Sickness absence rates in 2011 were 26% less than in 1993, according to the latest figures from the Office of National Statistics, which also revealed that 131 million days were lost due to sickness absences in the UK in 2011, down from 178 million days in 1993.
The figures, which include employees and self-employed, aged 16+, revealed the number of days lost through sickness absences remained constant through the 1990s until 2003 and has fallen since then.
It shows that, in 1993, around 7.2 days were lost (or around a week-and-a-half based on a five-day week), which by 2011 had fallen to less than a week (or 4.5 days).

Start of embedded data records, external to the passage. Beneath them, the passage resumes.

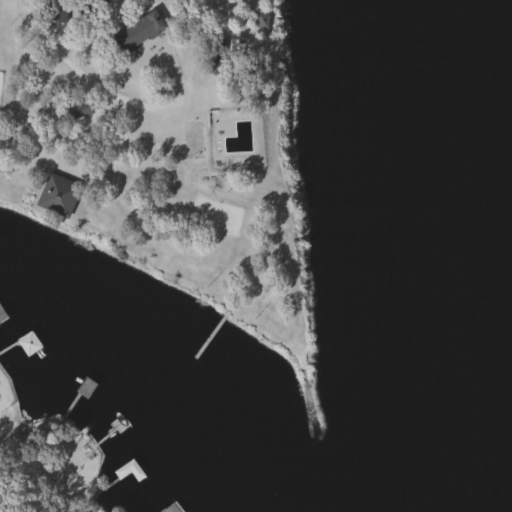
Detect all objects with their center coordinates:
building: (54, 11)
building: (54, 11)
building: (137, 31)
building: (138, 31)
building: (214, 58)
building: (214, 58)
road: (103, 89)
building: (75, 108)
building: (76, 109)
building: (56, 194)
building: (56, 195)
building: (128, 470)
building: (128, 470)
building: (171, 508)
building: (171, 508)
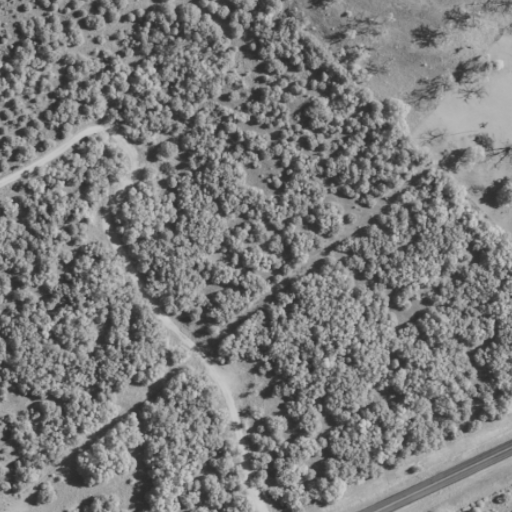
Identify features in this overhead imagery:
road: (405, 79)
road: (446, 481)
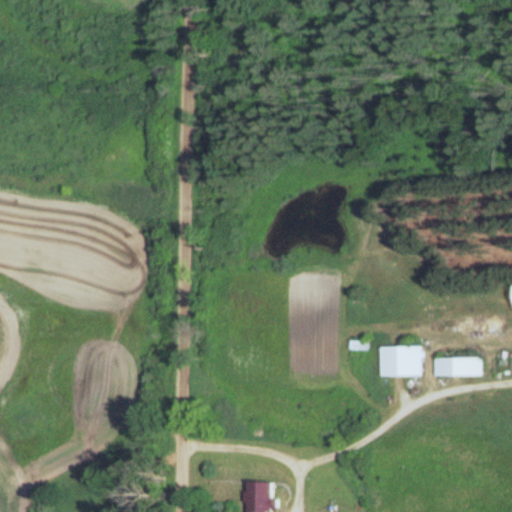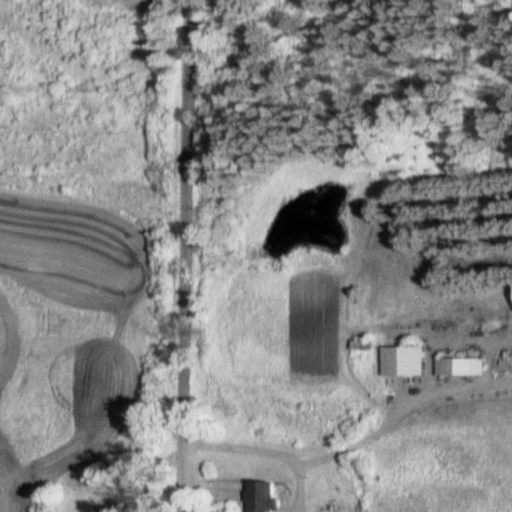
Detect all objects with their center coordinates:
road: (179, 256)
building: (403, 360)
building: (459, 365)
building: (264, 496)
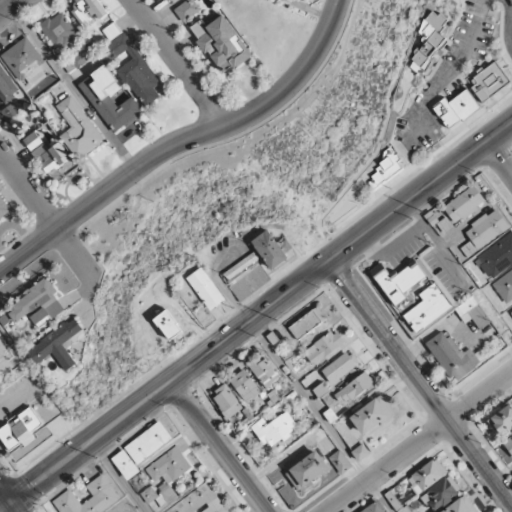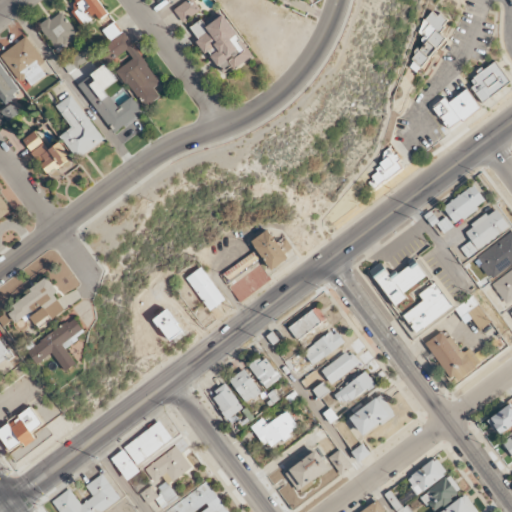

The most common reason given for sickness in 2011 was minor illnesses such as coughs, colds and flu, with the greatest number of days lost due to musculoskeletal problems. This accounted for just over a quarter of all days lost or 34.4 million days. Around 27.5 million days were lost due to minor illnesses and 13.1 million days were lost to stress, depression and anxiety.
Women have consistently higher sickness absence rates than men but both sexes have seen a fall over the past 20 years. Men have gone from losing around 2.5% of their hours due to sickness in 1993 to around 1.5% in 2011. Over the same period women have seen a reduction from 3.3% to 2.3%.
Perhaps unsurprisingly, sickness absence rates are shown to increase with age. For workers aged between 16 and 34 around 1.5% of hours were lost to sickness in 2011 compared with around 2.5% of hours lost for workers aged 50 to 64.
Commenting on the report, Diane Buckley, Managing Director of Legal & General Group Protection, said:
“It is encouraging that the number of working days lost due to sickness is decreasing. A big part of that will be employers taking action early to ensure that the right support is there to help their employees back to work”.
However, TUC General Secretary, Brendan Barber, said the figures underlie a growing trend of presenteeism with workers coming into work even when they are ill.
“Presenteeism can multiply problems by making someone ill for longer and spreading germs around the workplace.
“Today’s figures also show that the biggest causes of long-term sickness absence are musculoskeletal disorders and stress. Both of these are often as a result of a person’s work.
“Employers need to look at their working practices and see whether they can be changed to prevent ill health, rather than try to blame workers for falling sick, which serves no good to anyone.”